Kid: ‘Mom, why do you tell us to eat healthy?’
Mom: ‘Because I want you to have a healthy mind and body.’
Kid: ‘Why?’
Mom: ‘Because I love you and want you to be all you can be.’
Kid: ‘Why?’
Mom: ‘Because that’s what good Moms do!’
Kid: ‘Why?’

As you see, “why?” questions, while potentially never-ending, help unearth our basic values, assumptions, and beliefs. So what if we tried the “why ?” question with some of our convictions? Pick one of the following that fits you, or make up your own: ‘Why do I trust the Bible?’ ‘Why do I believe the Bible is clear?’ ‘Why don’t I believe in a personal God?’ ‘Why do I trust science?’ ‘Why do I believe in hell?’ ‘Why do I believe America is a great nation?’ ‘Why do I believe the government should ensure people are cared for?’ ‘Why am I a Christian and not a Hindu?’ While it’s likely that you will unearth a less than perfectly cogent or logical rationale, it IS helpful and humbling to recognize that our assumptions and lenses exist.
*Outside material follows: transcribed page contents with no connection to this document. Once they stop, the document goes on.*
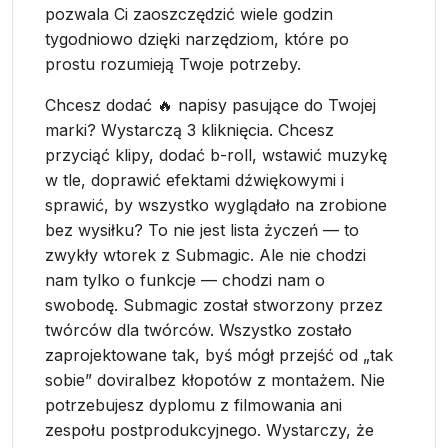
pozwala Ci zaoszczędzić wiele godzin
tygodniowo dzięki narzędziom, które po
prostu rozumieją Twoje potrzeby.
Chcesz dodać 🔥 napisy pasujące do Twojej
marki? Wystarczą 3 kliknięcia. Chcesz
przyciąć klipy, dodać b-roll, wstawić muzykę
w tle, doprawić efektami dźwiękowymi i
sprawić, by wszystko wyglądało na zrobione
bez wysiłku? To nie jest lista życzeń — to
zwykły wtorek z Submagic. Ale nie chodzi
nam tylko o funkcje — chodzi nam o
swobodę. Submagic został stworzony przez
twórców dla twórców. Wszystko zostało
zaprojektowane tak, byś mógł przejść od „tak
sobie” doviralbez kłopotów z montażem. Nie
potrzebujesz dyplomu z filmowania ani
zespołu postprodukcyjnego. Wystarczy, że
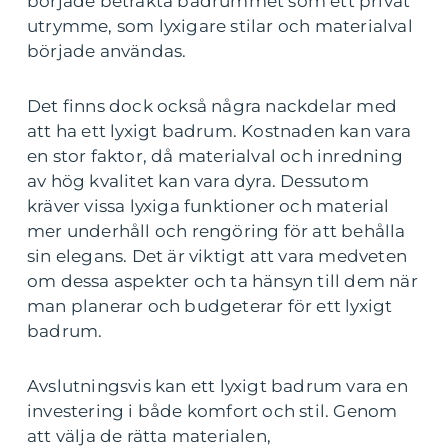
började betrakta badrummet som ett privat
utrymme, som lyxigare stilar och materialval
började användas.
Det finns dock också några nackdelar med
att ha ett lyxigt badrum. Kostnaden kan vara
en stor faktor, då materialval och inredning
av hög kvalitet kan vara dyra. Dessutom
kräver vissa lyxiga funktioner och material
mer underhåll och rengöring för att behålla
sin elegans. Det är viktigt att vara medveten
om dessa aspekter och ta hänsyn till dem när
man planerar och budgeterar för ett lyxigt
badrum.
Avslutningsvis kan ett lyxigt badrum vara en
investering i både komfort och stil. Genom
att välja de rätta materialen,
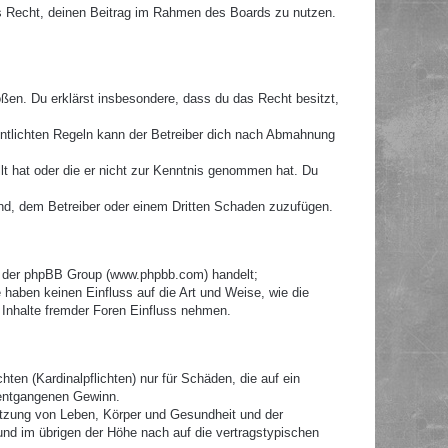
hes Recht, deinen Beitrag im Rahmen des Boards zu nutzen.
toßen. Du erklärst insbesondere, dass du das Recht besitzt,
ntlichten Regeln kann der Betreiber dich nach Abmahnung
llt hat oder die er nicht zur Kenntnis genommen hat. Du
ind, dem Betreiber oder einem Dritten Schaden zuzufügen.
re der phpBB Group (www.phpbb.com) handelt;
haben keinen Einfluss auf die Art und Weise, wie die
Inhalte fremder Foren Einfluss nehmen.
ten (Kardinalpflichten) nur für Schäden, die auf ein
e entgangenen Gewinn.
etzung von Leben, Körper und Gesundheit und der
 und im übrigen der Höhe nach auf die vertragstypischen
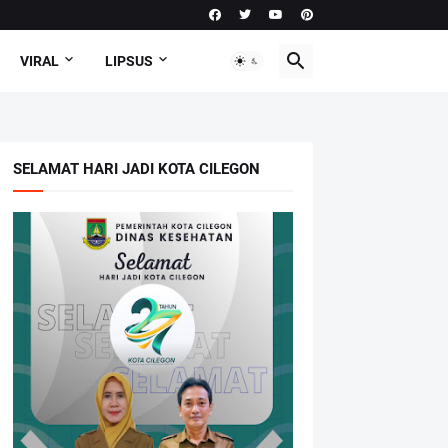
VIRAL
LIPSUS
SELAMAT HARI JADI KOTA CILEGON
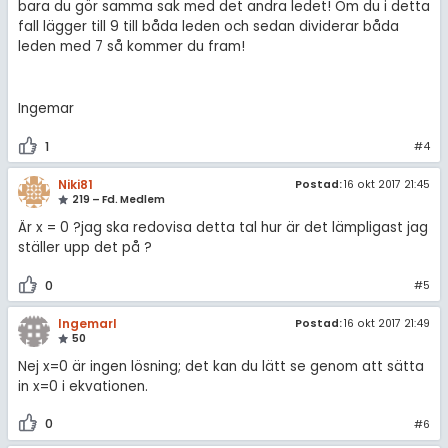
bara du gör samma sak med det andra ledet! Om du i detta
fall lägger till 9 till båda leden och sedan dividerar båda
leden med 7 så kommer du fram!
Ingemar
1
#4
Niki81
Postad:
16 okt 2017 21:45
219 – Fd. Medlem
Är x = 0 ?jag ska redovisa detta tal hur är det lämpligast jag
ställer upp det på ?
0
#5
IngemarI
Postad:
16 okt 2017 21:49
50
Nej x=0 är ingen lösning; det kan du lätt se genom att sätta
in x=0 i ekvationen.
0
#6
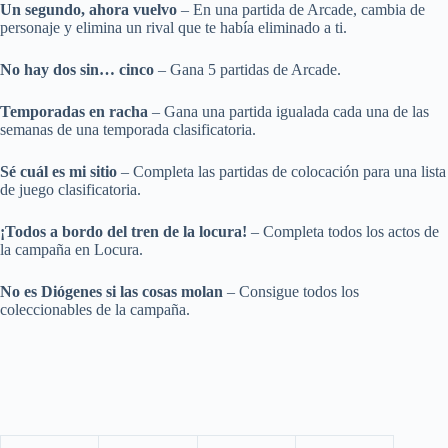
Un segundo, ahora vuelvo
– En una partida de Arcade, cambia de
personaje y elimina un rival que te había eliminado a ti.
No hay dos sin… cinco
– Gana 5 partidas de Arcade.
Temporadas en racha
– Gana una partida igualada cada una de las
semanas de una temporada clasificatoria.
Sé cuál es mi sitio
– Completa las partidas de colocación para una lista
de juego clasificatoria.
¡Todos a bordo del tren de la locura!
– Completa todos los actos de
la campaña en Locura.
No es Diógenes si las cosas molan
– Consigue todos los
coleccionables de la campaña.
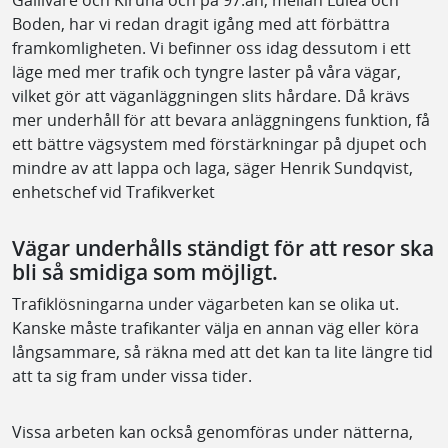
Boden, har vi redan dragit igång med att förbättra
framkomligheten. Vi befinner oss idag dessutom i ett
läge med mer trafik och tyngre laster på våra vägar,
vilket gör att väganläggningen slits hårdare. Då krävs
mer underhåll för att bevara anläggningens funktion, få
ett bättre vägsystem med förstärkningar på djupet och
mindre av att lappa och laga, säger Henrik Sundqvist,
enhetschef vid Trafikverket
Vägar underhålls ständigt för att resor ska
bli så smidiga som möjligt.
Trafiklösningarna under vägarbeten kan se olika ut.
Kanske måste trafikanter välja en annan väg eller köra
långsammare, så räkna med att det kan ta lite längre tid
att ta sig fram under vissa tider.
Vissa arbeten kan också genomföras under nätterna,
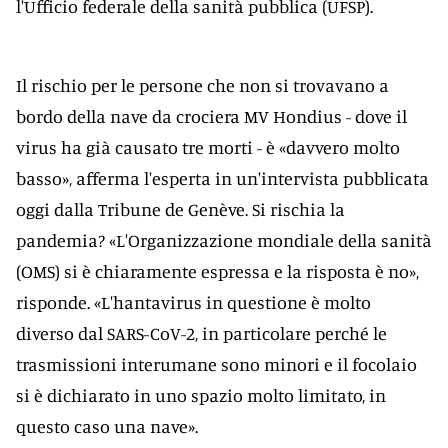
l'Ufficio federale della sanità pubblica (UFSP).
Il rischio per le persone che non si trovavano a
bordo della nave da crociera MV Hondius - dove il
virus ha già causato tre morti - è «davvero molto
basso», afferma l'esperta in un'intervista pubblicata
oggi dalla Tribune de Genève. Si rischia la
pandemia? «L'Organizzazione mondiale della sanità
(OMS) si è chiaramente espressa e la risposta è no»,
risponde. «L'hantavirus in questione è molto
diverso dal SARS-CoV-2, in particolare perché le
trasmissioni interumane sono minori e il focolaio
si è dichiarato in uno spazio molto limitato, in
questo caso una nave».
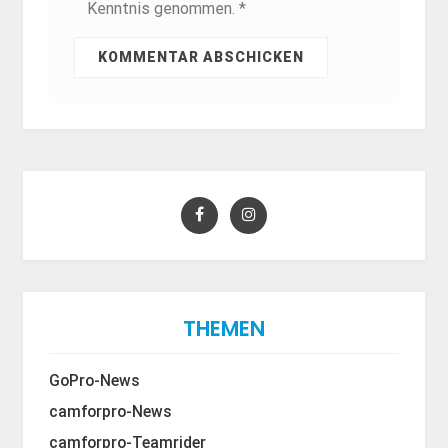
Kenntnis genommen. *
THEMEN
GoPro-News
camforpro-News
camforpro-Teamrider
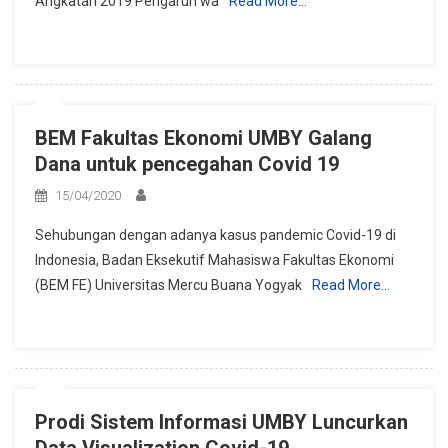
Angkatan 2019 Pengaruh wa
Read More…
Tengah
Wabah
Virus
Corona
BEM Fakultas Ekonomi UMBY Galang
Dana untuk pencegahan Covid 19
15/04/2020
Sehubungan dengan adanya kasus pandemic Covid-19 di
Indonesia, Badan Eksekutif Mahasiswa Fakultas Ekonomi
(BEM FE) Universitas Mercu Buana Yogyak
Read More…
Prodi Sistem Informasi UMBY Luncurkan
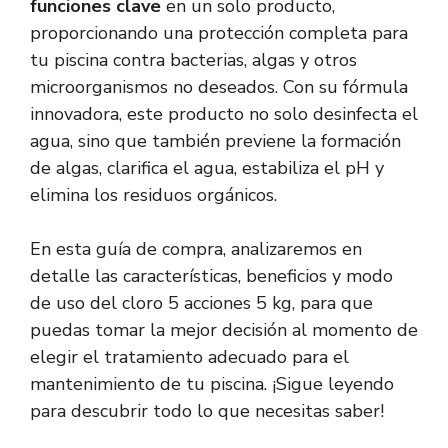
funciones clave
en un solo producto,
proporcionando una protección completa para
tu piscina contra bacterias, algas y otros
microorganismos no deseados. Con su fórmula
innovadora, este producto no solo desinfecta el
agua, sino que también previene la formación
de algas, clarifica el agua, estabiliza el pH y
elimina los residuos orgánicos.
En esta guía de compra, analizaremos en
detalle las características, beneficios y modo
de uso del cloro 5 acciones 5 kg, para que
puedas tomar la mejor decisión al momento de
elegir el tratamiento adecuado para el
mantenimiento de tu piscina. ¡Sigue leyendo
para descubrir todo lo que necesitas saber!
We can pair the “why ?” question with the question of “have I other considered other possibilities?” We can examine a core belief and it’s alternatives, then ask ourselves if we need to adjust our lenses- if we are making assumptions or living in beliefs that we really ought to shed.

Next, it’s helpful for us to try on the lenses of others. We do this when we listen without judgment to the perspectives of others- their experience, their insight, their assumptions. Listening with an ear to understand, not argue, helps us again see how real those lenses are and where others’ lenses may be allowing them to see things our lenses blurred out. When you listen, always expect to learn something. This can admittedly be hard, especially when you are pretty sure you know what the speaker will say, but it’s worth the effort. Good listening conveys respect and enables us not to understand and empathize as deeply as possible what the other person feels, thinks, and believes.
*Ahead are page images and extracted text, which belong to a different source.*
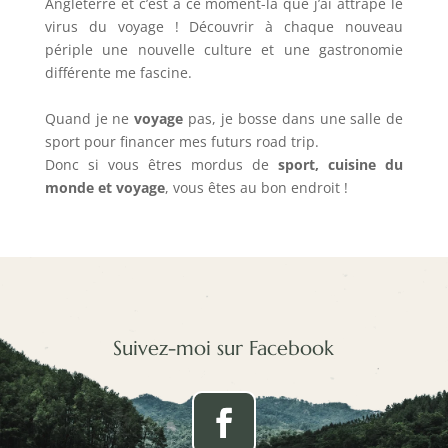
Angleterre et c’est à ce moment-là que j’ai attrapé le
virus du voyage ! Découvrir à chaque nouveau
périple une nouvelle culture et une gastronomie
différente me fascine.
Quand je ne
voyage
pas, je bosse dans une salle de
sport pour financer mes futurs road trip.
Donc si vous êtres mordus de
sport, cuisine du
monde et voyage
, vous êtes au bon endroit !
Suivez-moi sur Facebook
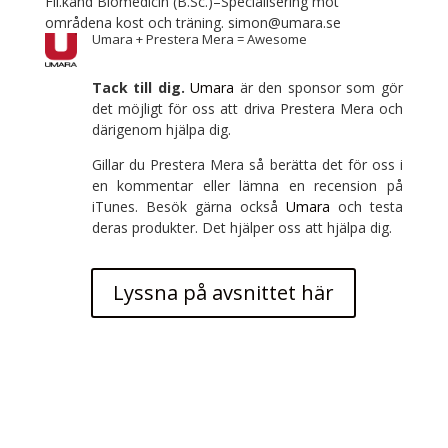
Fil.kand Biomedicin (B.Sc.)–Specialisering mot
områdena kost och träning.
simon@umara.se
Umara + Prestera Mera = Awesome
Tack till dig.
Umara
är den sponsor som gör
det möjligt för oss att driva Prestera Mera och
därigenom hjälpa dig.
Gillar du Prestera Mera så berätta det för oss i
en kommentar eller lämna en recension på
iTunes. Besök gärna också
Umara
och testa
deras produkter. Det hjälper oss att hjälpa dig.
Lyssna på avsnittet här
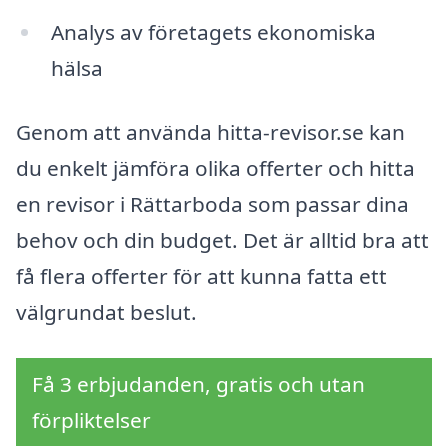
Analys av företagets ekonomiska
hälsa
Genom att använda hitta-revisor.se kan
du enkelt jämföra olika offerter och hitta
en revisor i Rättarboda som passar dina
behov och din budget. Det är alltid bra att
få flera offerter för att kunna fatta ett
välgrundat beslut.
Få 3 erbjudanden, gratis och utan
förpliktelser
Last, if both sides are agreeable to it, we can argue. Allowing critique of our lenses is an important part in gaining better understanding of ourselves and our lenses. Humbly giving push back and accepting push back is a virtue. However, even among Christians, as we see in the Civil War, there is no ideological tie breaker unless it is mutually agreed on. The best we can hope for is humility and self-awareness. Well, and through my (admittedly Christian) lens, there is also the hope that if we are humble and willing, God will illuminate our lens with His wisdom so that we have an increasingly clear view of reality.

One of the most significant aspects of my lens is that the God who made us loves us enough to redeem us. This is a chosen conviction, the chief assumption through which I see the world, my fellow man, and God. It is a lens I willingly examine and own. It’s a lens through which the world seems clearer to me. It guides my path. I need to be willing to admit though that that lens alone doesn’t provide 20/20 vision in every aspect of life. Having a Christian perspective doesn’t mean my lenses are instantly suited to clarify every political, relational, scientific, or even religious question. I have blind spots. The only way to address those blindspots and hopefully see a clearer picture of the world is to examine my many perspectives and biases, humbly ‘try on’ the lenses of others, consider wise critiques, and try my best to adjust my glasses accordingly… and our best is all we can do.